> Textauszug:
OGH 3Ob60/95

OGH3Ob60/9510.7.1996

Der Oberste Gerichtshof hat durch den Senatspräsidenten des Obersten Gerichtshofes Dr.Hofmann als Vorsitzenden und durch die Hofräte des Obersten Gerichtshofes Dr.Angst, Dr.Graf, Dr.Pimmer und Dr.Zechner als weitere Richter in der Exekutionssache der betreibenden Partei Dr.Jörg H*****, vertreten durch Dr.Dieter Böhmdorfer und Mag.Martin Machold, Rechtsanwälte in Wien, wider die verpflichtete Partei N*****gesellschaft mbH & Co KG, ***** vertreten durch Dr.Gottfried Korn, Rechtsanwalt in Wien, wegen Widerrufs und Veröffentlichung des Widerrufs, infolge Revisionsrekurses der betreibenden Partei gegen den Beschluß des Oberlandesgerichtes Wien als Rekursgerichtes vom 31. März 1995, GZ 4 R 39/95-21, womit der Beschluß des Handelsgerichtes Wien vom 5.Jänner 1995, GZ 38 Cg 25093p-18, abgeändert wurde, in nichtöffentlicher Sitzung den

Beschluß

gefaßt:

 

Spruch:

Dem Revisionsrekurs wird nicht Folge gegeben.

Die betreibende Partei hat die Kosten ihres erfolglosen Rechtsmittels selbst zu tragen.

> Bereitgestelltes Material:
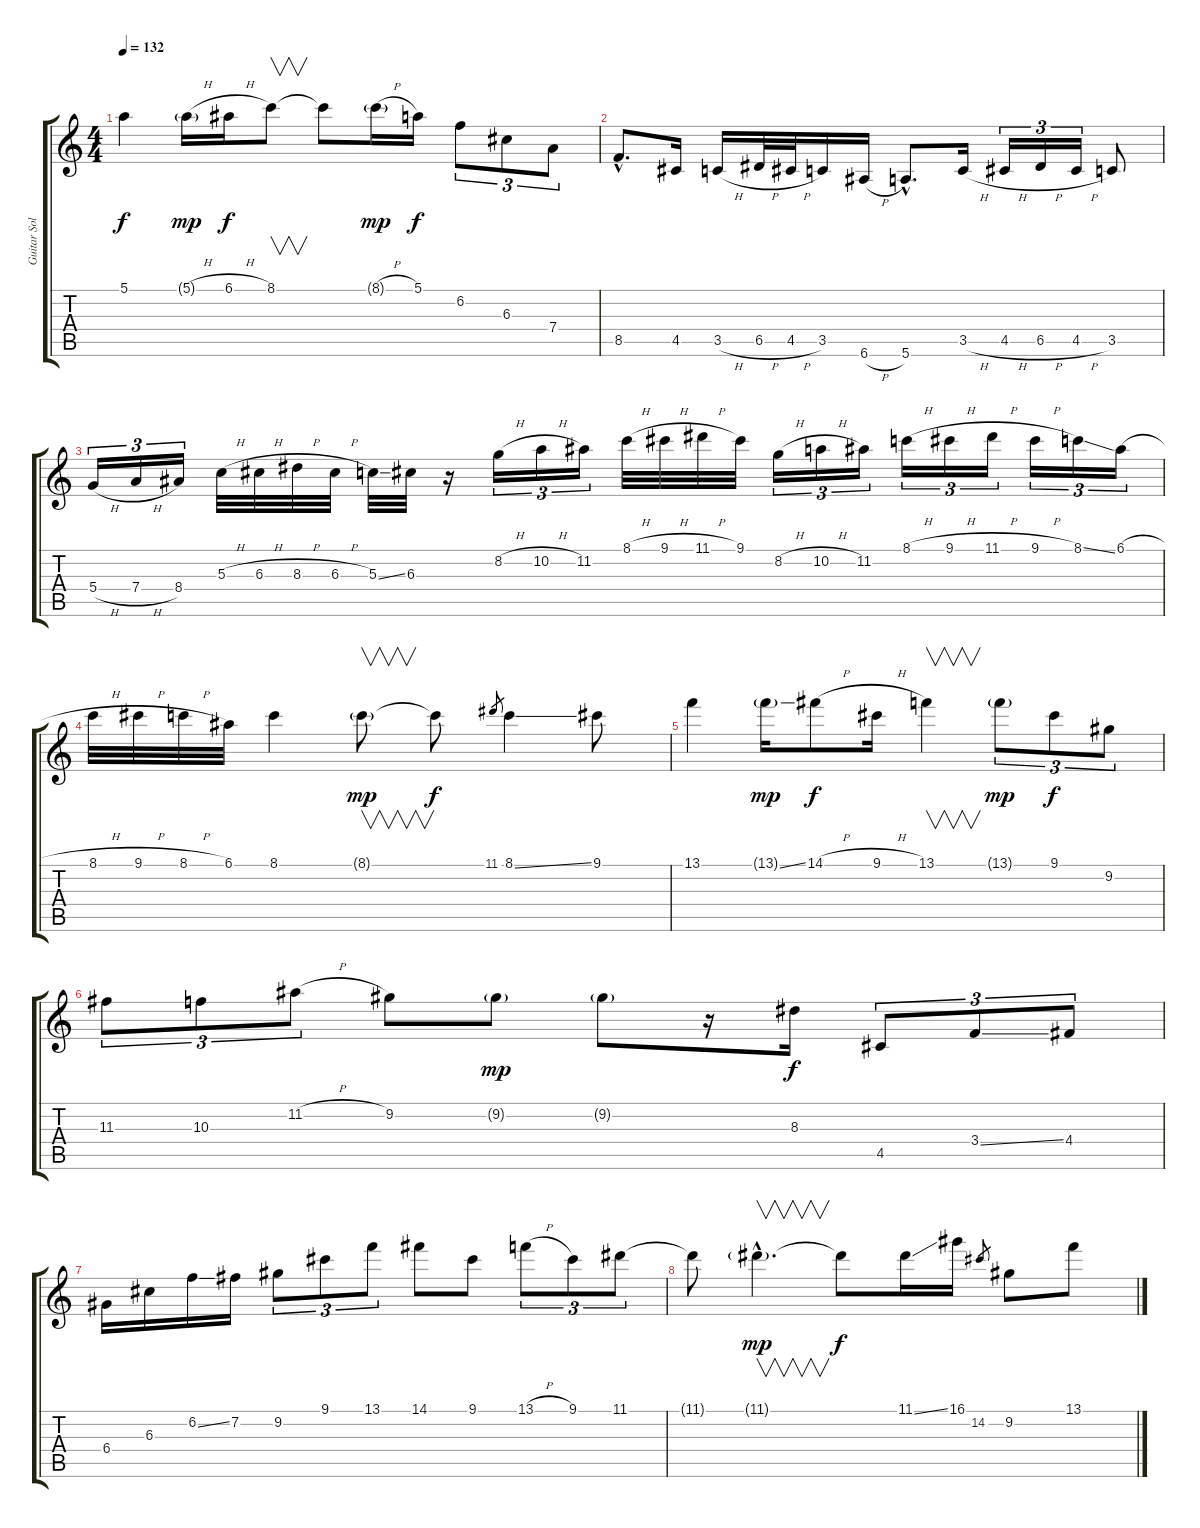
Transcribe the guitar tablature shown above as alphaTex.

* * *

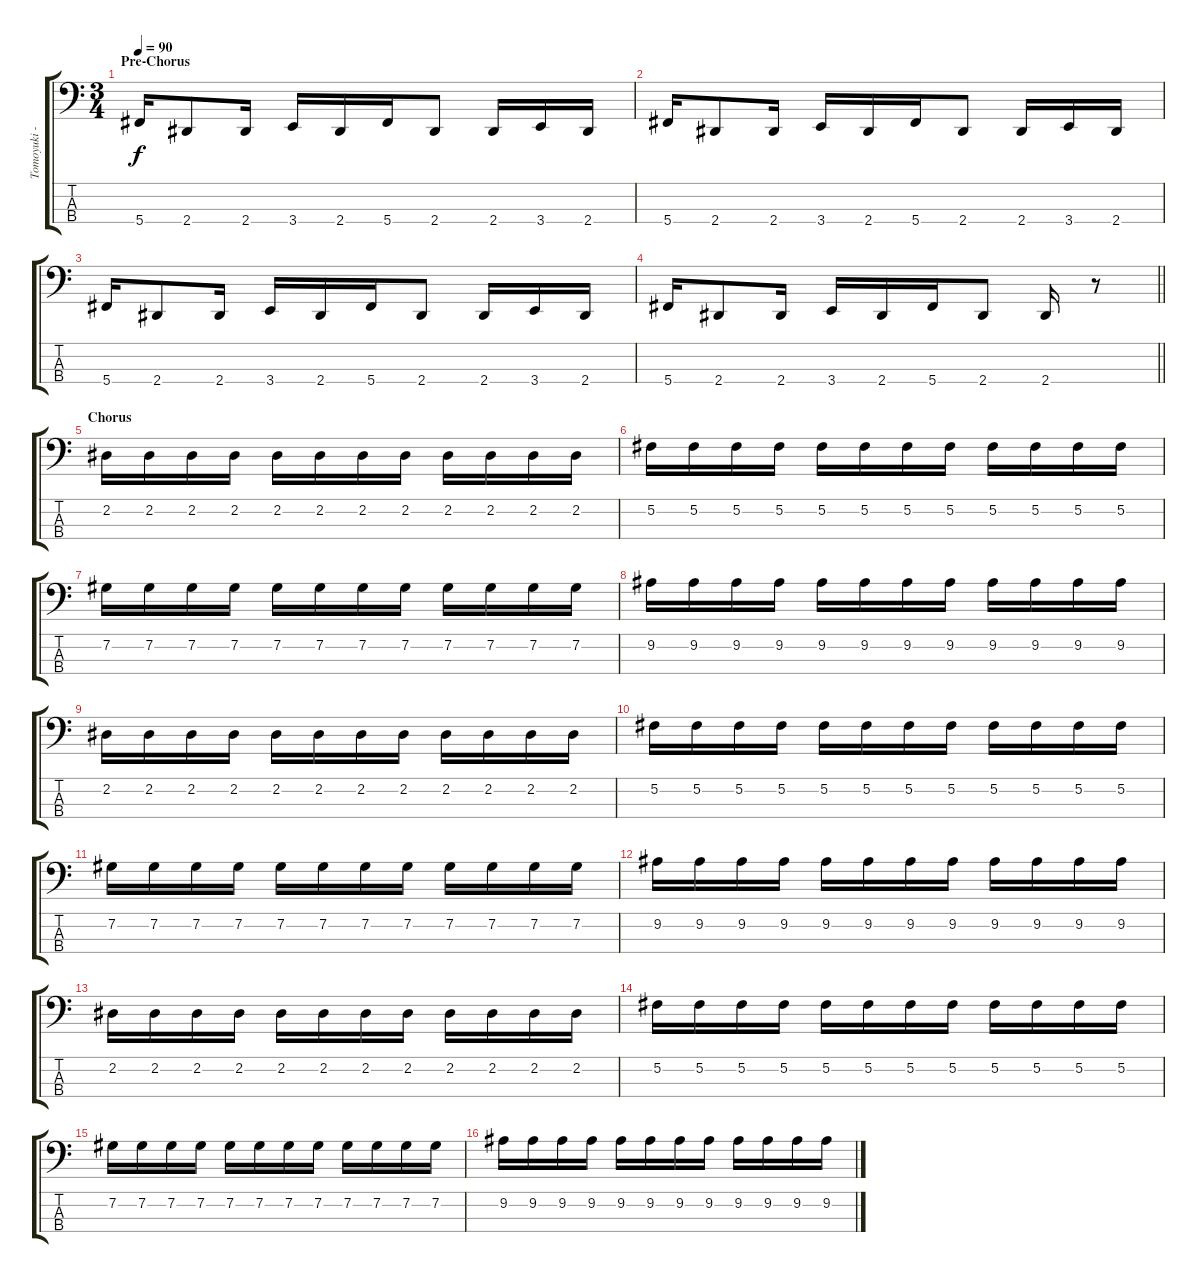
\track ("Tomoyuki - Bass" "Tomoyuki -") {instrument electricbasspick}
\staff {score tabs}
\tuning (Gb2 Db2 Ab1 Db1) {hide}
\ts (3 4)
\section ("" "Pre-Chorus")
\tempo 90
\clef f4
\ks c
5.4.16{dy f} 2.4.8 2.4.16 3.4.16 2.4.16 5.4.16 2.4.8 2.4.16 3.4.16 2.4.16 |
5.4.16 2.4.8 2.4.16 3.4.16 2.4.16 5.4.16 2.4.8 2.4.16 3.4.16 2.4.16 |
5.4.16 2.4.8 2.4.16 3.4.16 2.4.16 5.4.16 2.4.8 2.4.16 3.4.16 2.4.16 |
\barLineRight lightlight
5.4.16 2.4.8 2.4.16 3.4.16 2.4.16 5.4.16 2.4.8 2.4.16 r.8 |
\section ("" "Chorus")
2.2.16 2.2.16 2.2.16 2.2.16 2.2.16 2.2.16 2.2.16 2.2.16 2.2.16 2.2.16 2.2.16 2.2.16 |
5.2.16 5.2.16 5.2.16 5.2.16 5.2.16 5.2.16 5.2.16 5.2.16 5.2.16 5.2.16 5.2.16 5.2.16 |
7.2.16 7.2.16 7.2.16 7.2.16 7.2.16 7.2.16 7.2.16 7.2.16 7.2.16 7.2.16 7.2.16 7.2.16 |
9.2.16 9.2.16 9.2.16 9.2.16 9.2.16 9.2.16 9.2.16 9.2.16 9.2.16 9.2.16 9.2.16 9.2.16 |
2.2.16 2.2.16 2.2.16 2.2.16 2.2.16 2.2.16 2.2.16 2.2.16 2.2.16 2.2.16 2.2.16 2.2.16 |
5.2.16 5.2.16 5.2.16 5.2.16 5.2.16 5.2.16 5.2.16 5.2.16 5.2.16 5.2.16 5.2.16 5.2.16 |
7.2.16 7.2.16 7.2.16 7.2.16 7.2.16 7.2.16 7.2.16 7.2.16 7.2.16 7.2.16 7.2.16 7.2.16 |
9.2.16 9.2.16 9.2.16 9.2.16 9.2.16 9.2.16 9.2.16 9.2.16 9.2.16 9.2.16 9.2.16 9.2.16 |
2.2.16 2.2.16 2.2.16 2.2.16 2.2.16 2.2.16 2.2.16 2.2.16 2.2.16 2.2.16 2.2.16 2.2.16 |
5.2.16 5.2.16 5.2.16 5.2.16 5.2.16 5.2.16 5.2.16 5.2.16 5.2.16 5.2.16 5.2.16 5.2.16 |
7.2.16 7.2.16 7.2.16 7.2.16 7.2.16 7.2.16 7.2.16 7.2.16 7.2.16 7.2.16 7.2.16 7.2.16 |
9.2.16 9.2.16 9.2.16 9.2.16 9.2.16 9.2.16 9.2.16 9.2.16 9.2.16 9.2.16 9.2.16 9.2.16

> Aufgabe A: Zähle alle Richter auf, die laut dem Gerichtsbeschluss im Senat mitgewirkt haben, einschließlich des Vorsitzenden.
> Aufgabe B:
Beantworte anhand des Gerichtsbeschlusses:
(i) Welches Gericht hat den Beschluss des Handelsgerichtes Wien abgeändert?
(ii) Von welchem Datum ist der Beschluss dieses Gerichtes?
(iii) Wer hat die Kosten des erfolglosen Rechtsmittels zu tragen?

> Lösung A:
- Dr. Hofmann (Vorsitzender)
- Dr. Angst
- Dr. Graf
- Dr. Pimmer
- Dr. Zechner

> Lösung B:
(i) Das Oberlandesgericht Wien als Rekursgericht.
(ii) Vom 31. März 1995.
(iii) Die betreibende Partei selbst.